I was giving our community a metaphorical pat on the back for its “green” transportation efforts, when I noticed a group of younger riders — who were all without helmets — weaving their way in and out of traffic. Then, in church on Sunday, someone mentioned to me that they were upset about teenagers who were riding their bikes up and down the canal banks.
That type of behavior is a tragic accident waiting to happen.
The 13-year-old bicyclist hit by a car while leaving Beyer High School in Modesto on Friday is still in critical condition, according to the Modesto Police Department. It was reported he was not wearing a helmet at the time. This type of accident is all too common.
In 2009, 630 bicyclists died on U.S. roads; 74 of which were 14 or younger, according to the National Highway Traffic Safety Administration. Also in 2009, 51,000 bicyclists were injured in traffic.
Most of these tragedies could have been prevented.

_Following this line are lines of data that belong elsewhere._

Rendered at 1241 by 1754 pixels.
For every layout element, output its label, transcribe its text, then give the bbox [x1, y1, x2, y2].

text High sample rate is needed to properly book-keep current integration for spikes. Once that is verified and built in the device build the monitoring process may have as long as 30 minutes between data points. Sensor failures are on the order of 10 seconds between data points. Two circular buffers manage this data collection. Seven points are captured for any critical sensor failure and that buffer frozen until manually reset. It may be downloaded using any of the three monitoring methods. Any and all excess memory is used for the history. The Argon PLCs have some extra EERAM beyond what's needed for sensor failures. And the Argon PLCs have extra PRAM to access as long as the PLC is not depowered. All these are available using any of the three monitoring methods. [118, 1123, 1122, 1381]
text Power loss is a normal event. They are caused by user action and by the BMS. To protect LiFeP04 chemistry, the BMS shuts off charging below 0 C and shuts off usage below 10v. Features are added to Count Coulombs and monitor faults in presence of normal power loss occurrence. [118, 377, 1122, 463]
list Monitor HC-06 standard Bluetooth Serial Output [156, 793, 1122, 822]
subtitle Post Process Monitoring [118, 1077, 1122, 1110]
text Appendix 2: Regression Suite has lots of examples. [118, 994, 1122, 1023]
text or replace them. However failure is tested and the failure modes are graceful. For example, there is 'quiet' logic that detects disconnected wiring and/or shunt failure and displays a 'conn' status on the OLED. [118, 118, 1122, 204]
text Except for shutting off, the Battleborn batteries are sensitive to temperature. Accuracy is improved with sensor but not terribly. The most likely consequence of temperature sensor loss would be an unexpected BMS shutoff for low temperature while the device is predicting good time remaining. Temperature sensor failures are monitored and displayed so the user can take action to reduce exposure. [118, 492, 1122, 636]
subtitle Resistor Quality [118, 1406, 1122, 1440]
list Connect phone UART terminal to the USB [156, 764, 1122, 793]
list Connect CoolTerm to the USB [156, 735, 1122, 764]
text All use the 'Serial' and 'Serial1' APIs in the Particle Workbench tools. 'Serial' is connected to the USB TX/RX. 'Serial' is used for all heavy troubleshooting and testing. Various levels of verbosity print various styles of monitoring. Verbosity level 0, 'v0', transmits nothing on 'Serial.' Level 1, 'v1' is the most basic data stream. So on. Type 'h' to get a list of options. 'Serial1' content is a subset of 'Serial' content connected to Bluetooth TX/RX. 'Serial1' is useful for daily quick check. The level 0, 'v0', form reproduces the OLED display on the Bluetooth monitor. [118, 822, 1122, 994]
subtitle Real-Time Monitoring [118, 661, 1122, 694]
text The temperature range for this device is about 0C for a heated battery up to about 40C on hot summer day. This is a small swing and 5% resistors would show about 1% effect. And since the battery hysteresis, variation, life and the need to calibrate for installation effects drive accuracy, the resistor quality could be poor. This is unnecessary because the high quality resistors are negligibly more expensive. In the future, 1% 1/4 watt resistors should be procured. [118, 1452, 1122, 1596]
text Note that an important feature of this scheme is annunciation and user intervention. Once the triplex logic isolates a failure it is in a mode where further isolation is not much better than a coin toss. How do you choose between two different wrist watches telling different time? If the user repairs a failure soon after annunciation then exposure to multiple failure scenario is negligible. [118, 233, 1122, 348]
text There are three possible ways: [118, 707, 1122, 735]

Many bicyclists forget that they are required to follow the rules of the road, just like a motorist. They must ride with the traffic flow; stop at stop signs and red lights; use proper hand signals when turning, stopping or changing lanes; and ride in a straight line.
Another important part of bicycling is defensive riding. Just like in driving, you can’t control the stupid moves other drivers make, but you can be alert and prepared for defensive maneuvers.
And, in case any parents are wondering, it is California law for anyone under 18 to wear a helmet while riding a bike.
Bicycling is a healthy activity — for the body and the environment — we, as a community, should support cycling as much as possible. That support should include educating the public on bicycling rules of the road and safety precautions.